The program is structured by a 3-tier model of designers, engineers and occupational therapists who co-collaborate with a client, someone who has a disability. “A lot of times [when] people are creating things for people with disabilities, they’re not collaborating with the community,” Christina Mallon said, the Chief Brand Officer at Open Style Lab. Mallon has dual-arm paralysis; she is unable to move her arms. “We saw there wasn’t enough co-creation happening with designers, engineers, occupational therapists, and with the disability community and we wanted to be a platform for that.”
By teaming up with people who have disabilities, Open Style Lab is able to design and create products for people with disabilities by people with disabilities who worked with designers, engineers, and occupational therapists to personalize a product. “[Only] 4% of products, digital or physical, are accessible,” Mallon said. “What we’re trying to do at Open Style Lab is as much research as possible into the needs that people with disabilities have, by them telling us, and then create knowledge and design knowledge around that, and open-source that, so people know this is how you co-collaborate with the disability community.”

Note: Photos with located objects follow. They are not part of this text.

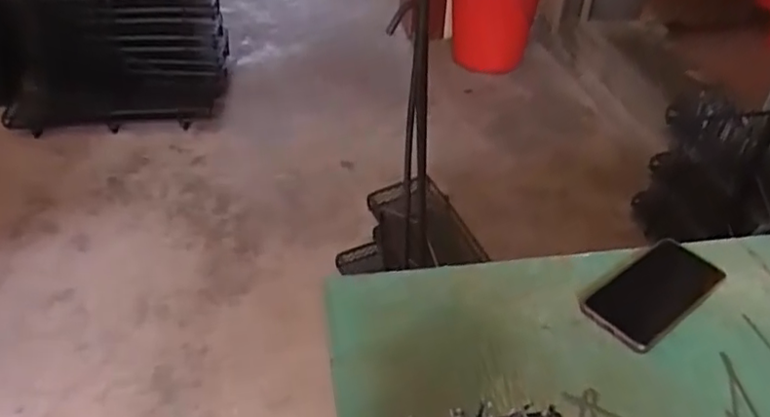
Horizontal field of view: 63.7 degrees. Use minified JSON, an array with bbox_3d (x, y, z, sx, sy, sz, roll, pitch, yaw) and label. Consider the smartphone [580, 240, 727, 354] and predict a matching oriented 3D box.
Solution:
[{"bbox_3d":[0.276,0.085,0.636,0.159,0.012,0.075,-26,46,-31],"label":"smartphone"}]

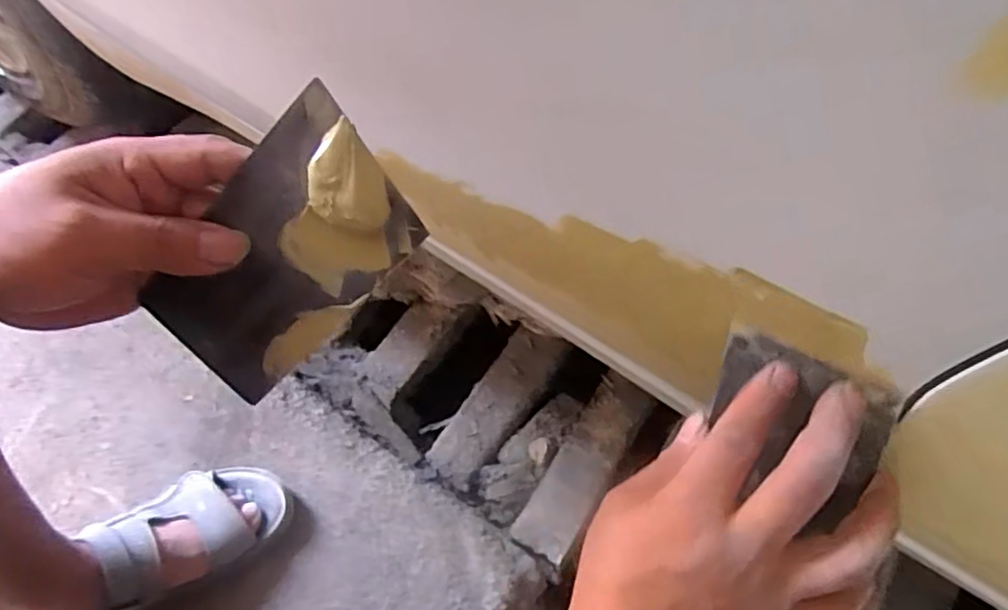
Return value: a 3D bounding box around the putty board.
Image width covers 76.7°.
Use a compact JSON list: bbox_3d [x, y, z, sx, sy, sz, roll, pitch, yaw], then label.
[{"bbox_3d":[-0.098,-0.017,0.274,0.072,0.134,0.013,46,22,-7],"label":"putty board"}]

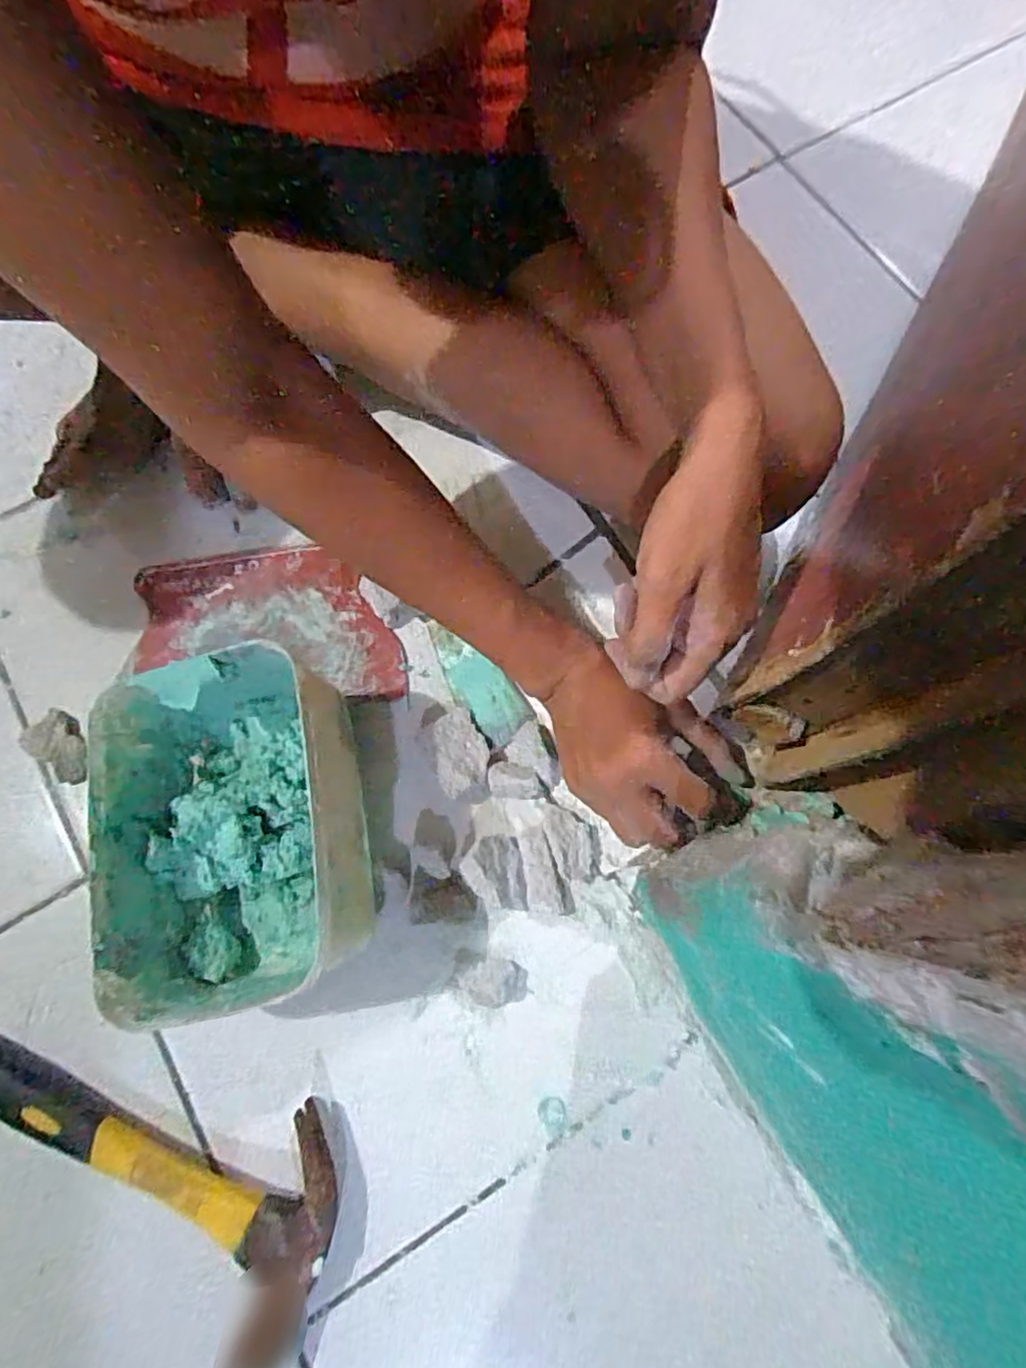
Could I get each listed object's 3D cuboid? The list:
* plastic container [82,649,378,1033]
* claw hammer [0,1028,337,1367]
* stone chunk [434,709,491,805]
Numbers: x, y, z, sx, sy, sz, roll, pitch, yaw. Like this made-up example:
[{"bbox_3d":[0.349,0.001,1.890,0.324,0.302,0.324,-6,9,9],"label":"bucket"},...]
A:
[{"bbox_3d":[-0.172,0.087,0.397,0.132,0.078,0.217,-11,75,-2],"label":"plastic container"},{"bbox_3d":[-0.258,0.271,0.379,0.326,0.024,0.117,22,76,7],"label":"claw hammer"},{"bbox_3d":[-0.035,0.048,0.433,0.034,0.023,0.064,-12,75,-2],"label":"stone chunk"}]

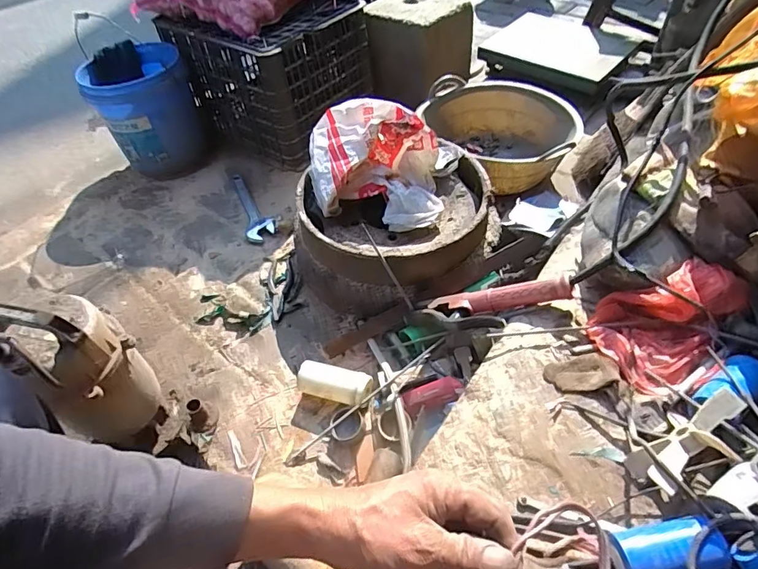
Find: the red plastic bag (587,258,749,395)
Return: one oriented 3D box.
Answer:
[{"bbox_3d":[0.386,0.043,0.637,0.189,0.079,0.136,-28,53,-21],"label":"red plastic bag"}]

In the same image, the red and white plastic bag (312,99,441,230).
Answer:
[{"bbox_3d":[-0.010,-0.239,0.933,0.255,0.144,0.223,-3,48,0],"label":"red and white plastic bag"}]

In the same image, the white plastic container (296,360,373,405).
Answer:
[{"bbox_3d":[-0.077,0.165,0.804,0.126,0.041,0.054,15,51,16],"label":"white plastic container"}]

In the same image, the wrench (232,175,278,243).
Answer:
[{"bbox_3d":[-0.322,-0.212,1.212,0.072,0.029,0.305,-16,49,-11],"label":"wrench"}]

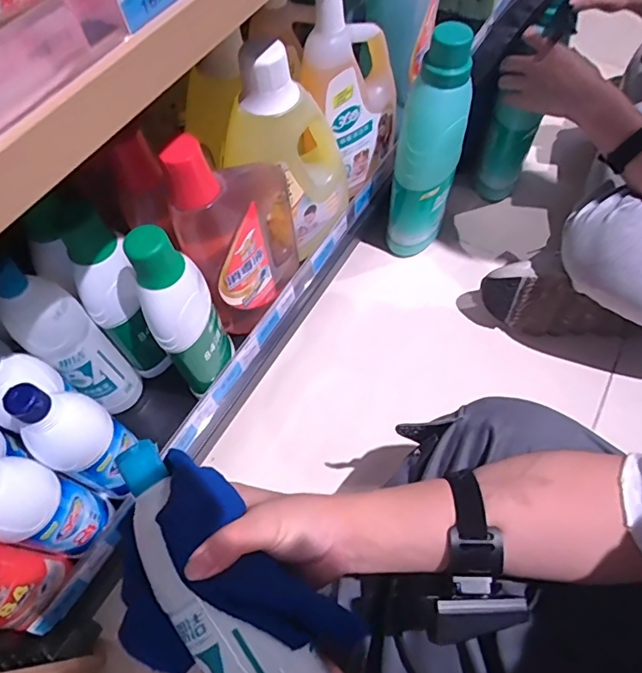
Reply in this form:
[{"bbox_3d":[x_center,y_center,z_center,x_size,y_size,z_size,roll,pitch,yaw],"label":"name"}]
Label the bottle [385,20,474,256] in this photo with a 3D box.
[{"bbox_3d":[0.147,-0.241,0.697,0.082,0.337,0.082,15,63,10],"label":"bottle"}]

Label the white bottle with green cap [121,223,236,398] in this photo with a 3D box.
[{"bbox_3d":[-0.139,-0.018,0.516,0.066,0.225,0.058,-25,64,-11],"label":"white bottle with green cap"}]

In June 2020, Open Style Lab partnered with the Muscular Dystrophy Association (MDA) with the research theme of “Dressing Hacks & Tutorials”. Due to the Covid-19 pandemic, the summer program was forced to turn virtual, conducted over Zoom. As the 2020 MDA New York State Ambassador, Zelaya was invited to participate in Open Style Lab’s program as a collaborator. In October, Zelaya and her parents participated in a telethon with comedian Kevin Hart to fundraise for the MDA.
During the summer program, Zelaya collaborated with a team of other MDA members who all took part in designing the “Easy-Zip”, an adaptive zipper device, with Open Style Lab. “It's a silicone clay mold,” Zelaya said. “They would send us packages to test it. It's an oval shape. You put it on the zipper and you zip it up and you zip it down. It's very simple. You can leave it [on] permanently or you could take it off.”
Leah Zelaya presenting her “Easy Zip” invention. Photo originally published on www.elle.com.
“Pinching things is not really easy for me because one hand is weaker than the other one, and I don't want to use both of them, so it's really hard,” Zelaya said. “My fingers can turn red. And this just really was like, easy-breezy, not even breaking a sweat.”
Open Style Lab collects research gathered through these programs and shares it directly with clients through consulting services for a wide range of businesses. It has worked with many corporations, including Macy’s, IKEA and Microsoft.
In 2018, Open Style Lab ran a series of panels and workshops on accessible retail space for Macy’s at Herald Square, New York. “During these times we do a lot of workshops to show [the] industry what kind of examples are possible,” Jun said. “I think that’s probably the most powerful, to ideate and show how can they bring accessibility and inclusion, perhaps through some ideas, into their actual products or services.”
Zelaya had a positive experience with Open Style Lab’s program. “I think that they have a voice for people with special needs, and they educate people who don't have special needs as well,” she said. “At first, I was nervous, but then I wanted to work with them more and I still do because they do really cool things. They make you understand, even if you don't understand. They help you, they don't push on you. They're comfortable to work with.”
Open Style Lab aims to spread awareness, share data and promote inclusive design within the exclusive fashion industry. The celebrated summer program has always been in-person, but because of the Covid-19 pandemic, it turned virtual. While Zoom lessons may prevent hands-on, collaborative studio work, it opens a range of opportunities that allow for more people to join from across the world, and of varying abilities.